Directions:
Leave out the pictures, and retype the remaining data exactly.

Stored items:

────────────────────

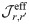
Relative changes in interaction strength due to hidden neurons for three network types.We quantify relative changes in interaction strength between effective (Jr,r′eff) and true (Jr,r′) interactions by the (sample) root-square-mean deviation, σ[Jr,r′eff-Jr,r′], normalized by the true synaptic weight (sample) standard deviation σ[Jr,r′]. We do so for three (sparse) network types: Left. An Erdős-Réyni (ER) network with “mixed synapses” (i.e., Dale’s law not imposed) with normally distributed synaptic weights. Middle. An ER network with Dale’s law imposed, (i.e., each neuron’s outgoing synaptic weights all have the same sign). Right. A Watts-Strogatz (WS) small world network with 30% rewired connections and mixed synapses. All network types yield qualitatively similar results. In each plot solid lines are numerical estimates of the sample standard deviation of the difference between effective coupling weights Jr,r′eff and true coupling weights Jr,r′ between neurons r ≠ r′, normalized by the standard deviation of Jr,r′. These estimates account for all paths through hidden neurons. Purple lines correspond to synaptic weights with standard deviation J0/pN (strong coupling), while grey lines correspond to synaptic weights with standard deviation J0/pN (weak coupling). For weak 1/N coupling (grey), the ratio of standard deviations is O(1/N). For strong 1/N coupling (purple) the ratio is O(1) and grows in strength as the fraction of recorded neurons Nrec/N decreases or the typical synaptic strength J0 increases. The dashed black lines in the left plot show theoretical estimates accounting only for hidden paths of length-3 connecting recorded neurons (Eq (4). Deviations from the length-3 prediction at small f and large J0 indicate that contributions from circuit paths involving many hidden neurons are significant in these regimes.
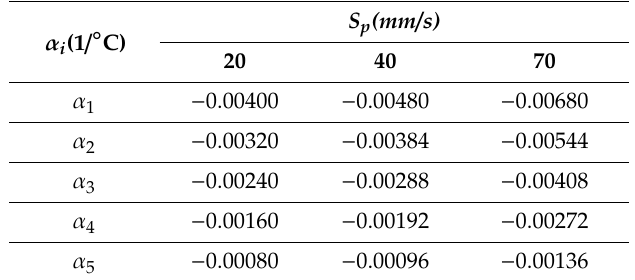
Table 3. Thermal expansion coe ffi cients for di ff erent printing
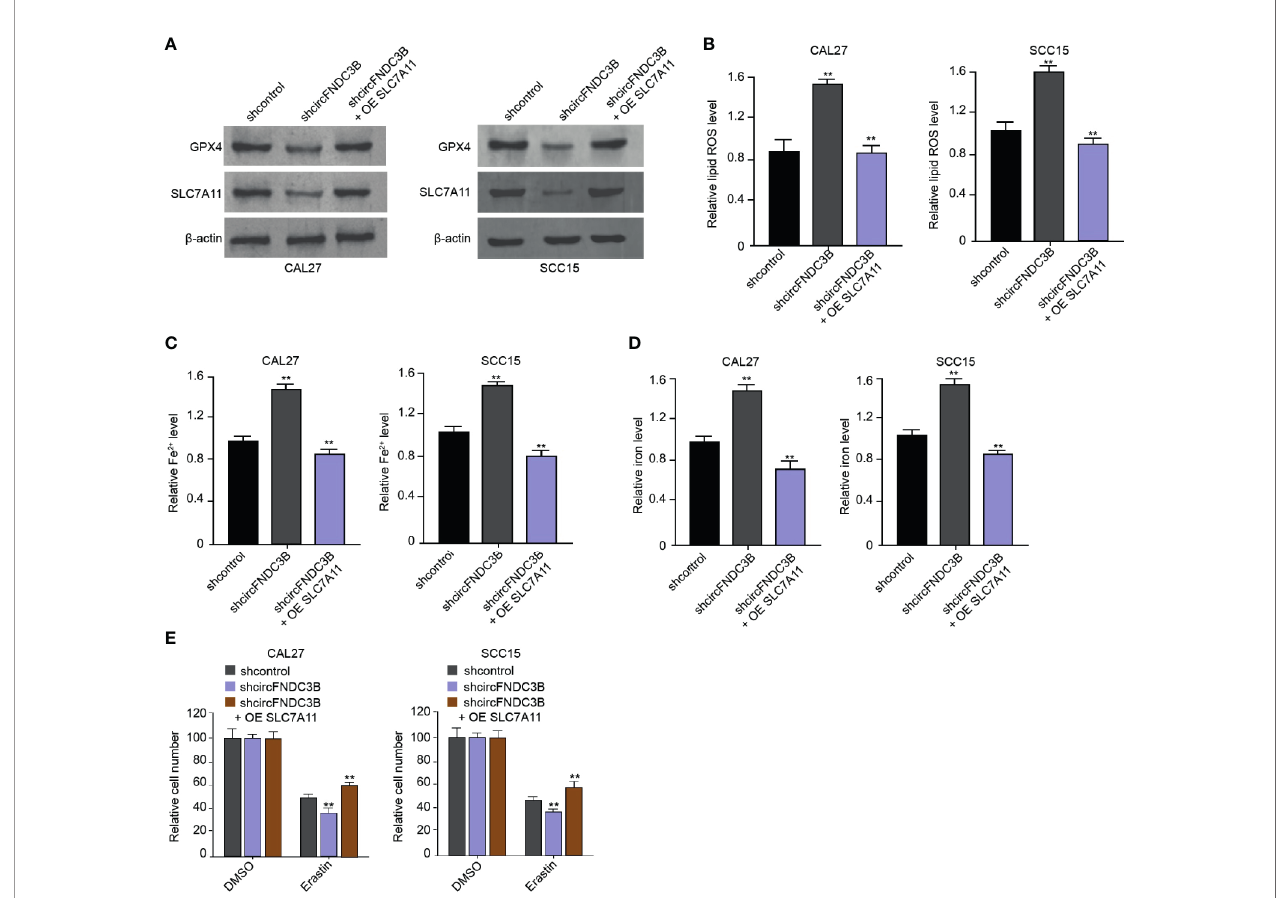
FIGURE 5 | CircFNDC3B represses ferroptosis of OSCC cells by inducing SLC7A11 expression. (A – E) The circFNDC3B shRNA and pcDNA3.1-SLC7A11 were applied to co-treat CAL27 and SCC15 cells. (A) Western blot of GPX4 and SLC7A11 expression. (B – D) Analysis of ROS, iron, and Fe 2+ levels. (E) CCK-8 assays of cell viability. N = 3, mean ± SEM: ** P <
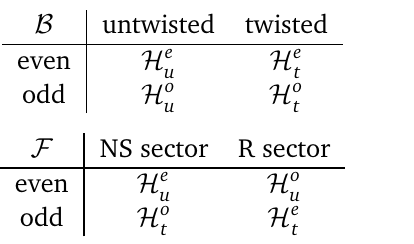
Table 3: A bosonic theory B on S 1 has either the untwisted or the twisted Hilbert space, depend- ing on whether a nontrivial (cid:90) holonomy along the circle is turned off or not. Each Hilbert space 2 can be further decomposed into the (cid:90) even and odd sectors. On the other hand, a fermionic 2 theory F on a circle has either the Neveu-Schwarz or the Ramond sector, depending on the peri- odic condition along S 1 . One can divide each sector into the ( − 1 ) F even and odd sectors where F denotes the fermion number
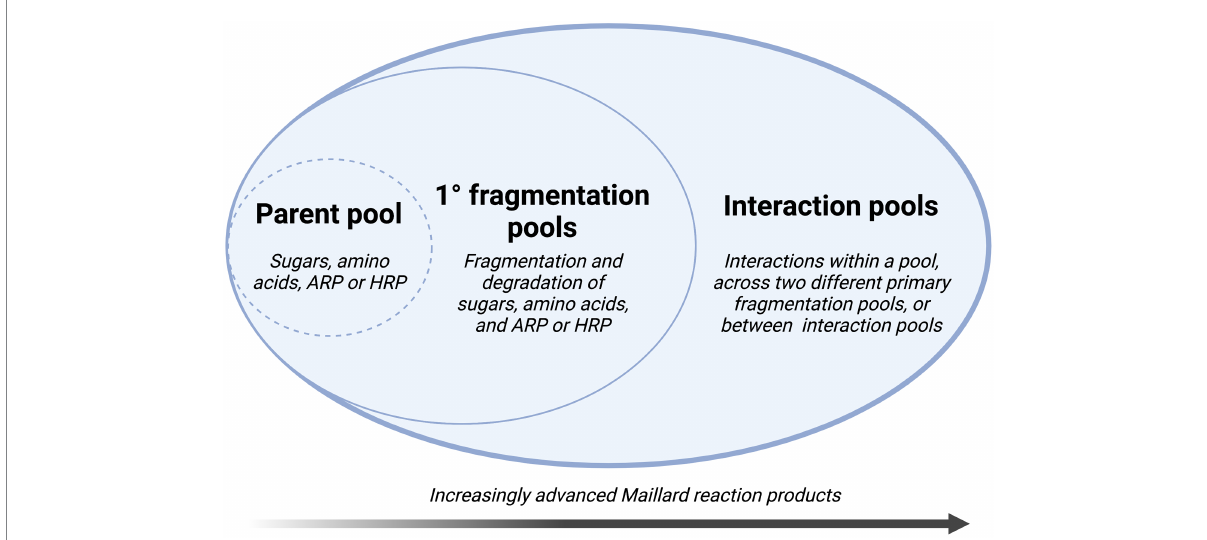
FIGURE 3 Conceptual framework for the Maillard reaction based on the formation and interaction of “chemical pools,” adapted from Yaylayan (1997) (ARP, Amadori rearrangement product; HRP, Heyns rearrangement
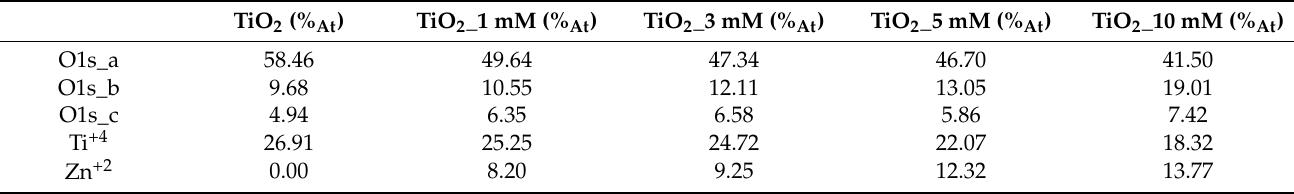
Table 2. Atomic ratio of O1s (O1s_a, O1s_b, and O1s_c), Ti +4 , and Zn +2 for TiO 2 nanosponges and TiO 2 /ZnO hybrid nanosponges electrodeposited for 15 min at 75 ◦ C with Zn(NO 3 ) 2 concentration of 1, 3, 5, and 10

────────────────────

Solution for this exercise:
Relative changes in interaction strength due to hidden neurons for three network types.We quantify relative changes in interaction strength between effective (Jr,r′eff) and true (Jr,r′) interactions by the (sample) root-square-mean deviation, σ[Jr,r′eff-Jr,r′], normalized by the true synaptic weight (sample) standard deviation σ[Jr,r′]. We do so for three (sparse) network types: Left. An Erdős-Réyni (ER) network with “mixed synapses” (i.e., Dale’s law not imposed) with normally distributed synaptic weights. Middle. An ER network with Dale’s law imposed, (i.e., each neuron’s outgoing synaptic weights all have the same sign). Right. A Watts-Strogatz (WS) small world network with 30% rewired connections and mixed synapses. All network types yield qualitatively similar results. In each plot solid lines are numerical estimates of the sample standard deviation of the difference between effective coupling weights Jr,r′eff and true coupling weights Jr,r′ between neurons r ≠ r′, normalized by the standard deviation of Jr,r′. These estimates account for all paths through hidden neurons. Purple lines correspond to synaptic weights with standard deviation J0/pN (strong coupling), while grey lines correspond to synaptic weights with standard deviation J0/pN (weak coupling). For weak 1/N coupling (grey), the ratio of standard deviations is O(1/N). For strong 1/N coupling (purple) the ratio is O(1) and grows in strength as the fraction of recorded neurons Nrec/N decreases or the typical synaptic strength J0 increases. The dashed black lines in the left plot show theoretical estimates accounting only for hidden paths of length-3 connecting recorded neurons (Eq (4). Deviations from the length-3 prediction at small f and large J0 indicate that contributions from circuit paths involving many hidden neurons are significant in these regimes.
Table 3. Thermal expansion coe ffi cients for di ff erent printing
FIGURE 5 | CircFNDC3B represses ferroptosis of OSCC cells by inducing SLC7A11 expression. (A – E) The circFNDC3B shRNA and pcDNA3.1-SLC7A11 were applied to co-treat CAL27 and SCC15 cells. (A) Western blot of GPX4 and SLC7A11 expression. (B – D) Analysis of ROS, iron, and Fe 2+ levels. (E) CCK-8 assays of cell viability. N = 3, mean ± SEM: ** P <
Table 3: A bosonic theory B on S 1 has either the untwisted or the twisted Hilbert space, depend- ing on whether a nontrivial (cid:90) holonomy along the circle is turned off or not. Each Hilbert space 2 can be further decomposed into the (cid:90) even and odd sectors. On the other hand, a fermionic 2 theory F on a circle has either the Neveu-Schwarz or the Ramond sector, depending on the peri- odic condition along S 1 . One can divide each sector into the ( − 1 ) F even and odd sectors where F denotes the fermion number
FIGURE 3 Conceptual framework for the Maillard reaction based on the formation and interaction of “chemical pools,” adapted from Yaylayan (1997) (ARP, Amadori rearrangement product; HRP, Heyns rearrangement
Table 2. Atomic ratio of O1s (O1s_a, O1s_b, and O1s_c), Ti +4 , and Zn +2 for TiO 2 nanosponges and TiO 2 /ZnO hybrid nanosponges electrodeposited for 15 min at 75 ◦ C with Zn(NO 3 ) 2 concentration of 1, 3, 5, and 10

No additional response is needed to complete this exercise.